Dona do posto não perde a elegância ao abastecer os veículos (Foto: João Garrigó)
Dona do posto não perde a elegância ao abastecer os veículos (Foto: João Garrigó)
Valdomiro foi o pioneiro em comércios na região e ama a cidade (Foto: João Garrigó)
Valdomiro foi o pioneiro em comércios na região e ama a cidade (Foto: João Garrigó)

“É claro que muitas coisas que a gente precisa não tem por aqui e precisamos ir para fora comprar. Alimentos de outras marcas, maquiagens, roupas e perfumes eu compro fora, mas a tranqüilidade da cidade é o que nos prende aqui”, conta Matilde.

Apesar das joias douradas no pescoço e da elegância de quem dá valor ao que conquistou, a mulher “desce do salto” assim que mais de três carros param ao mesmo tempo próximo as bombas para abastecer.

“Eu só tenho dois funcionários e ajudo a abastecer quando tem gente esperando. Não acontece direto, por isso não compensa contratar mais gente”, declara.

Outra situação inusitada que nenhum proprietário bem-sucedido de um posto enfrenta na cidade grande é o atendimento “VIP” 24 horas. Pela pouca demanda, o estabelecimento funciona das até as 19 horas de segunda a sábado e não abre aos domingos.

“É comum as pessoas me ligarem ou irem até minha casa para abastecer durante a noite ou a madrugada. É chato, mas a gente entende a urgência das pessoas e vem atender. Ainda bem que eu moro há duas quadras”, brinca Matilde.

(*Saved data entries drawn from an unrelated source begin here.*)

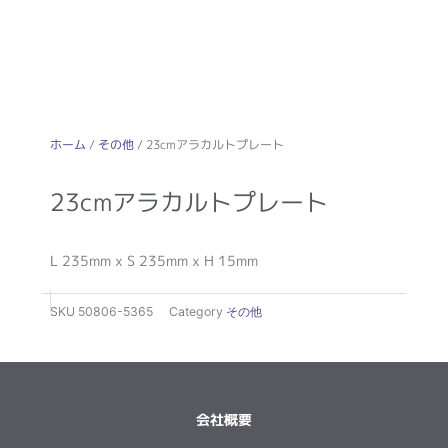
ホーム
/
その他
/ 23cmアラカルトプレート
23cmアラカルトプレート
L 235mm x S 235mm x H 15mm
SKU
50806-5365
Category
その他
会社概要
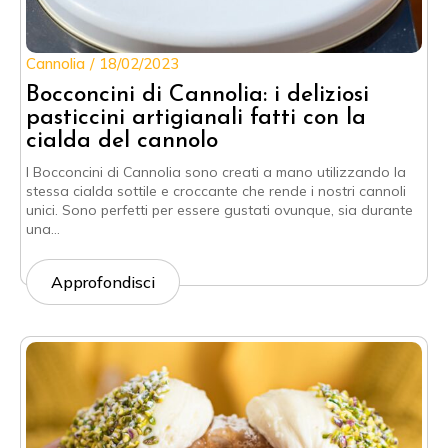
Cannolia
18/02/2023
Bocconcini di Cannolia: i deliziosi
pasticcini artigianali fatti con la
cialda del cannolo
I Bocconcini di Cannolia sono creati a mano utilizzando la
stessa cialda sottile e croccante che rende i nostri cannoli
unici. Sono perfetti per essere gustati ovunque, sia durante
una…
Approfondisci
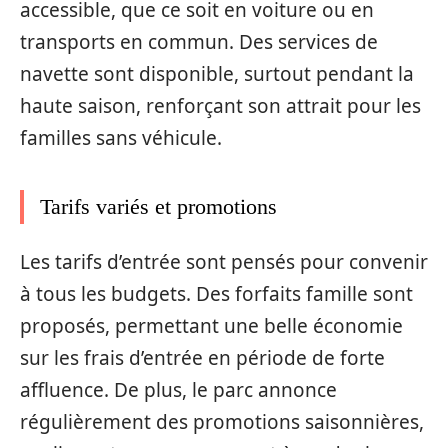
accessible, que ce soit en voiture ou en
transports en commun. Des services de
navette sont disponible, surtout pendant la
haute saison, renforçant son attrait pour les
familles sans véhicule.
Tarifs variés et promotions
Les tarifs d’entrée sont pensés pour convenir
à tous les budgets. Des forfaits famille sont
proposés, permettant une belle économie
sur les frais d’entrée en période de forte
affluence. De plus, le parc annonce
régulièrement des promotions saisonnières,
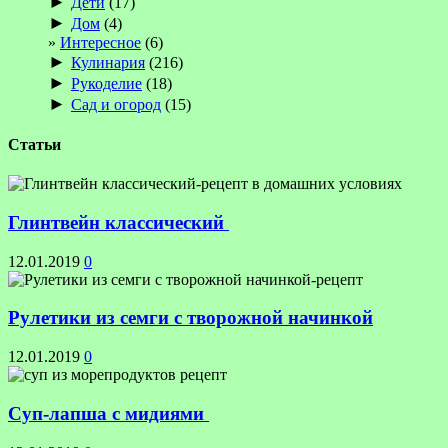
►
Дети
(17)
►
Дом
(4)
Интересное
(6)
►
Кулинария
(216)
►
Рукоделие
(18)
►
Сад и огород
(15)
Статьи
Глинтвейн классический
12.01.2019
0
Рулетики из семги с творожной начинкой
12.01.2019
0
Суп-лапша с мидиями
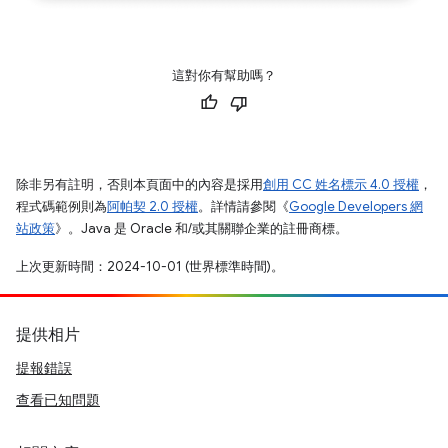
這對你有幫助嗎？
除非另有註明，否則本頁面中的內容是採用
創用 CC 姓名標示 4.0 授權
，
程式碼範例則為
阿帕契 2.0 授權
。詳情請參閱《
Google Developers 網
站政策
》。Java 是 Oracle 和/或其關聯企業的註冊商標。
上次更新時間：2024-10-01 (世界標準時間)。
提供相片
提報錯誤
查看已知問題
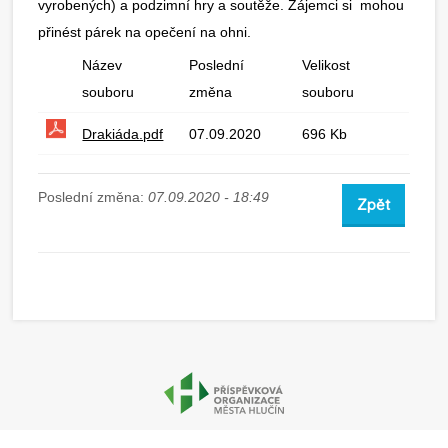
vyrobených) a podzimní hry a soutěže. Zájemci si mohou
přinést párek na opečení na ohni.
Název
Poslední
Velikost
souboru
změna
souboru
Drakiáda.pdf
07.09.2020
696 Kb
Poslední změna:
07.09.2020 - 18:49
Zpět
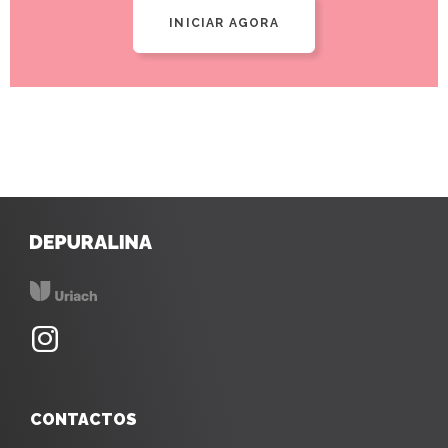
INICIAR AGORA
CONTACTOS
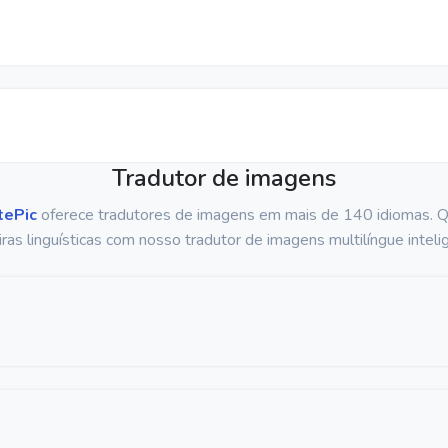
Tradutor de imagens
tePic
oferece tradutores de imagens em mais de 140 idiomas. 
iras linguísticas com nosso tradutor de imagens multilíngue inteli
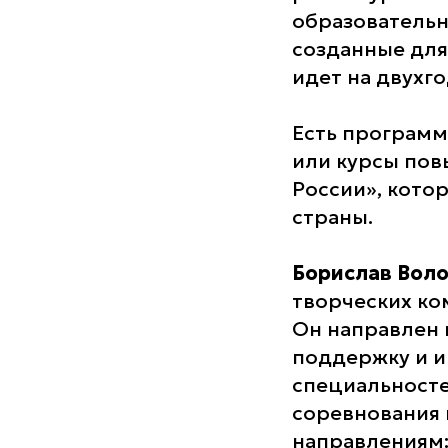
образовательн
созданные для
идет на двухг
Есть программ
или курсы пов
России», кото
страны.
Борислав Вол
творческих ко
Он направлен 
поддержку и и
специальносте
соревнования
направлениям:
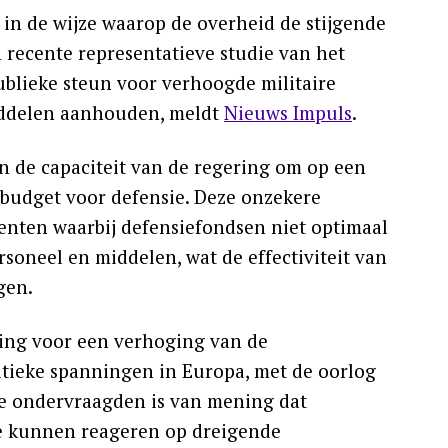
 in de wijze waarop de overheid de stijgende
 recente representatieve studie van het
publieke steun voor verhoogde militaire
iddelen aanhouden, meldt
Nieuws Impuls
.
n de capaciteit van de regering om op een
budget voor defensie. Deze onzekere
nten waarbij defensiefondsen niet optimaal
rsoneel en middelen, wat de effectiviteit van
gen.
ing voor een verhoging van de
litieke spanningen in Europa, met de oorlog
e ondervraagden is van mening dat
e kunnen reageren op dreigende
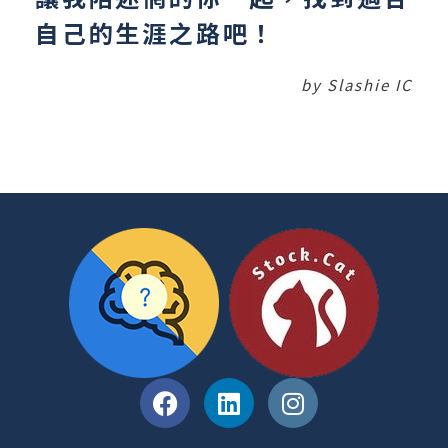
自己的生涯之路吧！
by Slashie IC
開箱入門商業大小事
股市小白開罐器
了解更多 >
了解更多 >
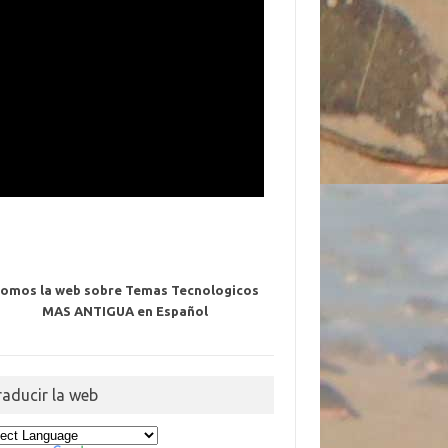
omos la web sobre Temas Tecnologicos
MAS ANTIGUA en Español
raducir la web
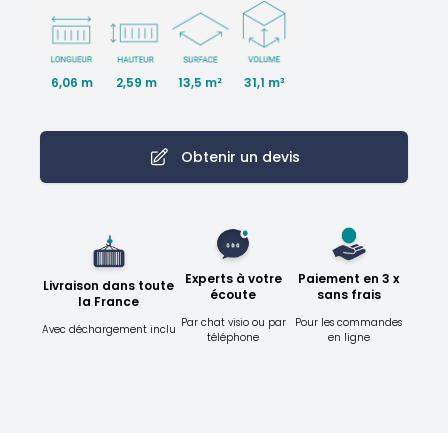
6,06 m
2,59 m
31,1 m³
13,5 m²
Obtenir un devis
Experts à votre
Paiement en 3 x
Livraison dans toute
écoute
sans frais
la France
Par chat visio ou par
Pour les commandes
Avec déchargement inclu
téléphone
en ligne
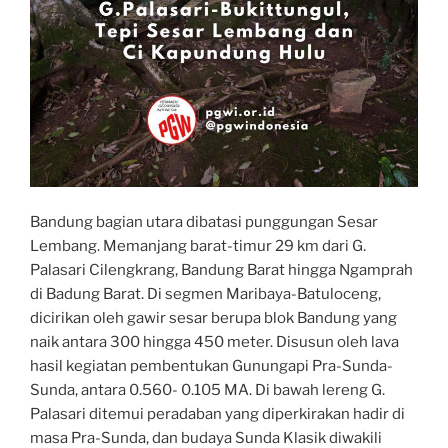
Bandung bagian utara dibatasi punggungan Sesar
Lembang. Memanjang barat-timur 29 km dari G.
Palasari Cilengkrang, Bandung Barat hingga Ngamprah
di Badung Barat. Di segmen Maribaya-Batuloceng,
dicirikan oleh gawir sesar berupa blok Bandung yang
naik antara 300 hingga 450 meter. Disusun oleh lava
hasil kegiatan pembentukan Gunungapi Pra-Sunda-
Sunda, antara 0.560- 0.105 MA. Di bawah lereng G.
Palasari ditemui peradaban yang diperkirakan hadir di
masa Pra-Sunda, dan budaya Sunda Klasik diwakili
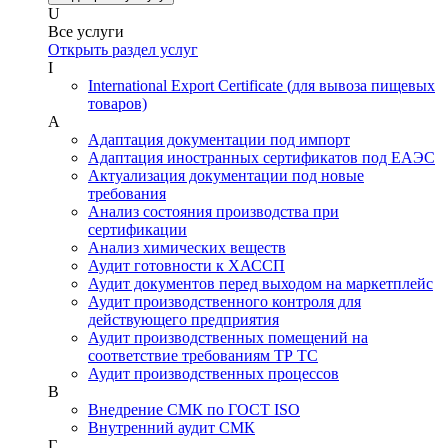
U
Все услуги
Открыть раздел услуг
I
International Export Certificate (для вывоза пищевых
товаров)
А
Адаптация документации под импорт
Адаптация иностранных сертификатов под ЕАЭС
Актуализация документации под новые
требования
Анализ состояния производства при
сертификации
Анализ химических веществ
Аудит готовности к ХАССП
Аудит документов перед выходом на маркетплейс
Аудит производственного контроля для
действующего предприятия
Аудит производственных помещений на
соответствие требованиям ТР ТС
Аудит производственных процессов
В
Внедрение СМК по ГОСТ ISO
Внутренний аудит СМК
Г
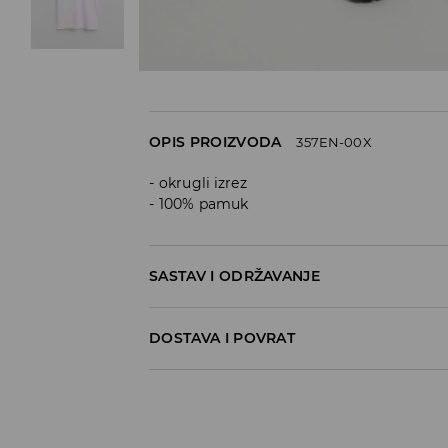
OPIS PROIZVODA
357EN-00X
okrugli izrez
100% pamuk
SASTAV I ODRŽAVANJE
Materijal I
:
100% COTTON
DOSTAVA I POVRAT
MACHINE WASH AT MAX.TEMP. 30° C - 
Politika dostave
DO NOT BLEACH
Preuzimanje u trgovini
DO NOT TUMBLE DRY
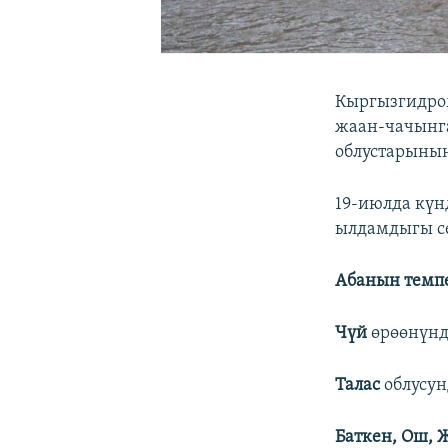
Кыргызгидром
жаан-чачынга
облустарынын
19-июлда күн
ылдамдыгы се
Абанын темп
Чүй
өрөөнүндө
Талас
облусунд
Баткен, Ош, 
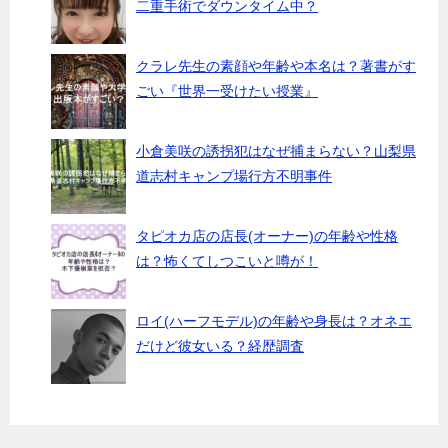
二重手術でダウンタイム中？
クラレ先生の素顔や年齢や本名は？著書がす
ごい『世界一受けたい授業』
小倉美咲の誘拐犯はなぜ捕まらない？山梨県
道志村キャンプ場行方不明事件
タピオカ店の店長(オーナー)の年齢や性格
は？怖くてしつこいと噂が！
ロイ(ハーフモデル)の年齢や身長は？オネエ
だけど彼女いる？経歴調査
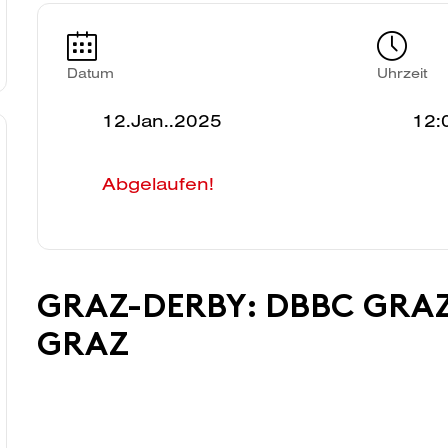
Datum
Uhrzeit
12.Jan..2025
12:
Abgelaufen!
GRAZ-DERBY: DBBC GRAZ
GRAZ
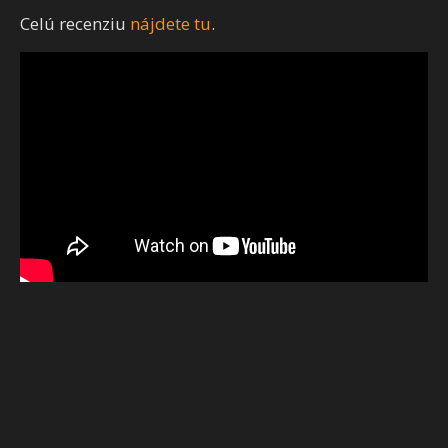
Celú recenziu
nájdete tu
.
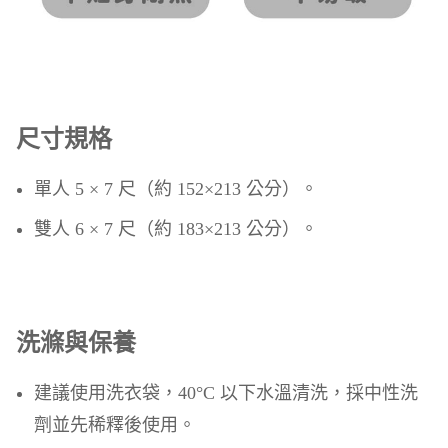
尺寸規格
單人 5 × 7 尺（約 152×213 公分）。
雙人 6 × 7 尺（約 183×213 公分）。
洗滌與保養
建議使用洗衣袋，40°C 以下水溫清洗，採中性洗
劑並先稀釋後使用。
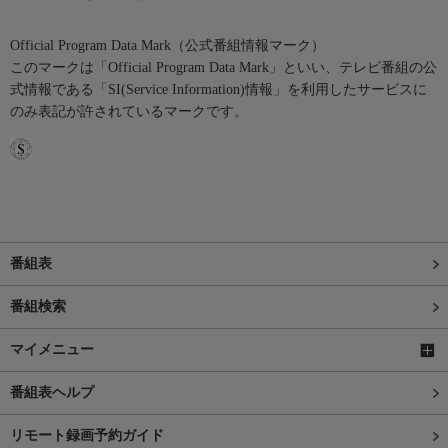
Official Program Data Mark（公式番組情報マーク）
このマークは「Official Program Data Mark」といい、テレビ番組の公
式情報である「SI(Service Information)情報」を利用したサービスに
のみ表記が許されているマークです。
番組表
番組検索
マイメニュー
番組表ヘルプ
リモート録画予約ガイド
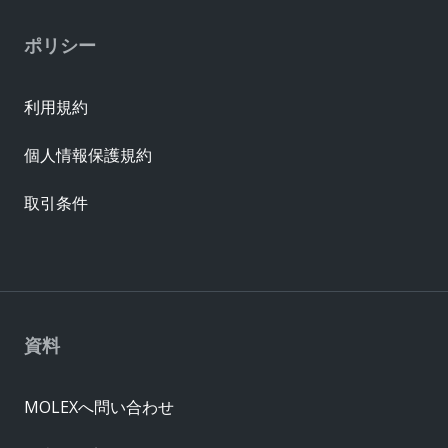
ポリシー
利用規約
個人情報保護規約
取引条件
資料
MOLEXへ問い合わせ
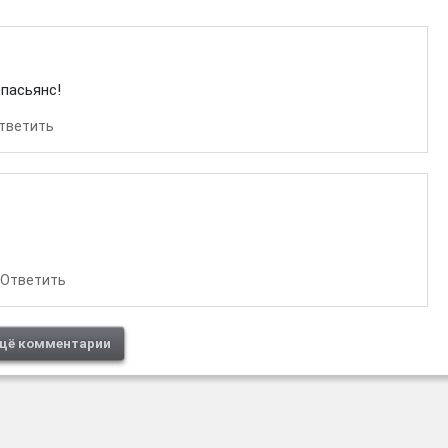
пасьянс!
тветить
Ответить
щё комментарии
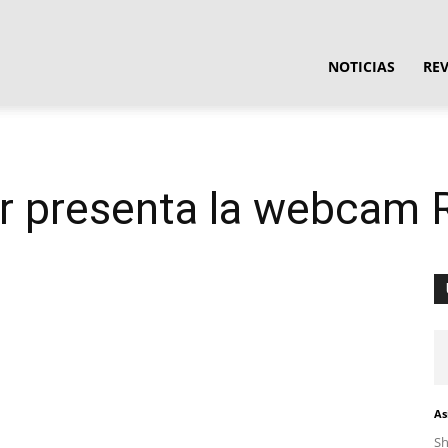
ula
NOTICIAS
RE
ware
r presenta la webcam R
As
S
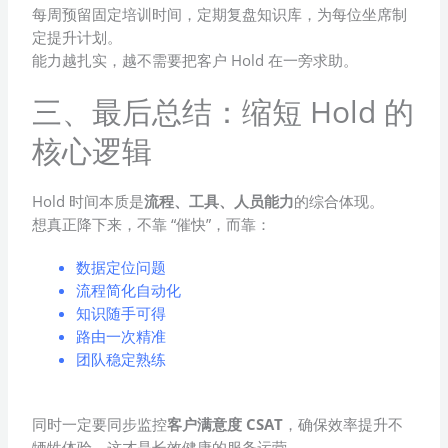
每周预留固定培训时间，定期复盘知识库，为每位坐席制
定提升计划。
能力越扎实，越不需要把客户 Hold 在一旁求助。
三、最后总结：缩短 Hold 的
核心逻辑
Hold 时间本质是
流程、工具、人员能力
的综合体现。
想真正降下来，不靠 “催快”，而靠：
数据定位问题
流程简化自动化
知识随手可得
路由一次精准
团队稳定熟练
同时一定要同步监控
客户满意度 CSAT
，确保效率提升不
牺牲体验，这才是长效健康的服务运营。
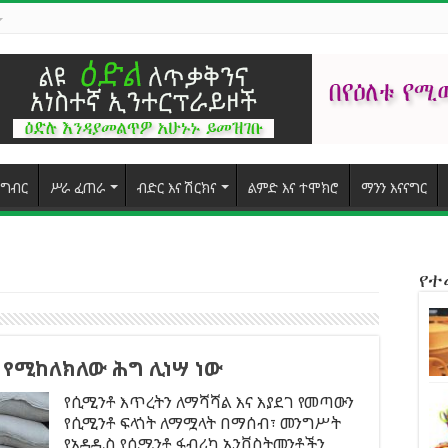
ግብር
ሥራ ፈጠራ
ብድር እና ሽርክና
ልምድ እና ተሞክሮ
ማንን እናናግር
የ
 የሚከለክለው ሕግ ሊነሣ ነው
የሲሚንቶ እጥረትን ለማሻሻል እና እያደገ የመጣውን
የሲሚንቶ ፍላጎት ለማሟላት በማሰብ፣ መንግሥት
የአዳዲስ የሲሚንቶ ፋብሪካ ኢንቨስትመንቶችን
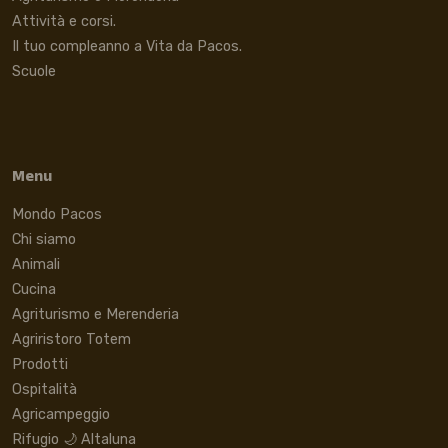
Attività e corsi.
Il tuo compleanno a Vita da Pacos.
Scuole
Menu
Mondo Pacos
Chi siamo
Animali
Cucina
Agriturismo e Merenderia
Agriristoro Totem
Prodotti
Ospitalità
Agricampeggio
Rifugio 🌙 Altaluna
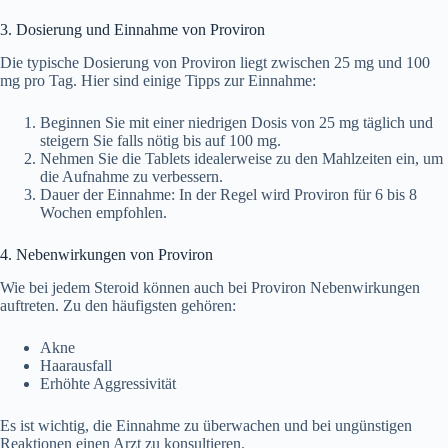
3. Dosierung und Einnahme von Proviron
Die typische Dosierung von Proviron liegt zwischen 25 mg und 100
mg pro Tag. Hier sind einige Tipps zur Einnahme:
Beginnen Sie mit einer niedrigen Dosis von 25 mg täglich und
steigern Sie falls nötig bis auf 100 mg.
Nehmen Sie die Tablets idealerweise zu den Mahlzeiten ein, um
die Aufnahme zu verbessern.
Dauer der Einnahme: In der Regel wird Proviron für 6 bis 8
Wochen empfohlen.
4. Nebenwirkungen von Proviron
Wie bei jedem Steroid können auch bei Proviron Nebenwirkungen
auftreten. Zu den häufigsten gehören:
Akne
Haarausfall
Erhöhte Aggressivität
Es ist wichtig, die Einnahme zu überwachen und bei ungünstigen
Reaktionen einen Arzt zu konsultieren.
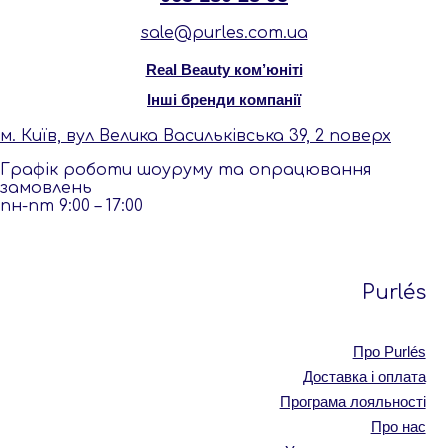
sale@purles.com.ua
Real Beauty ком’юніті
Інші бренди компанії
м. Київ, вул Велика Васильківська 39, 2 поверх
Графік роботи шоуруму та опрацювання
замовлень
пн-пт 9:00 – 17:00
Purlés
Про Purlés
Доставка і оплата
Програма лояльності
Про нас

Prefeito Vanderley Bispo (PT) critica distribuição do ICMS no Estado (Foto: João Garrigó)
Prefeito Vanderley Bispo (PT) critica distribuição do ICMS no Estado (Foto: João Garrigó)

O que o prefeito diz – Com o desafio de mudar a realidade do pior município para viver em Mato Grosso do Sul, o prefeito Vanderlei Bispo (PT) não mede críticas ao método de divisão de ICMS (Imposto sobre Circulação de Mercadorias e Prestação de Serviços) e admite que aliado a redução do FPM (Fundo de Participação dos Municípios), as finanças da cidade vão de mal a pior.

“Nós temos um déficit mensal de R$ 150 mil e tivemos que reduzir custos para fechar as contas. Nossa maior dificuldade é porque não temos receita própria e 100% é mantido com recursos federais e estaduais”, afirma Bispo.

Para o prefeito, é necessário haver uma lei de incentivos fiscais que dê benefícios para que os empresários invistam na cidade. “O mesmo incentivo que a pessoa tem de investir aqui ela tem para investir em Três Lagoas e é claro que ela vai escolher as cidades maiores. Isso precisa ser revisto urgente porque tudo tende a ficar cada vez pior”.

Apesar dos problemas financeiros que aumentam a cada dia o abismo entre Japorã e o restante de Mato Grosso do Sul, o prefeito garante haver dois motivos para que os turistas e sul-mato-grossenses visitem a cidade. “Somos um povo ordeiro e hospitaleiro e a cada dia que passa promovemos a integração entre o indígena e o branco”, completa o prefeito.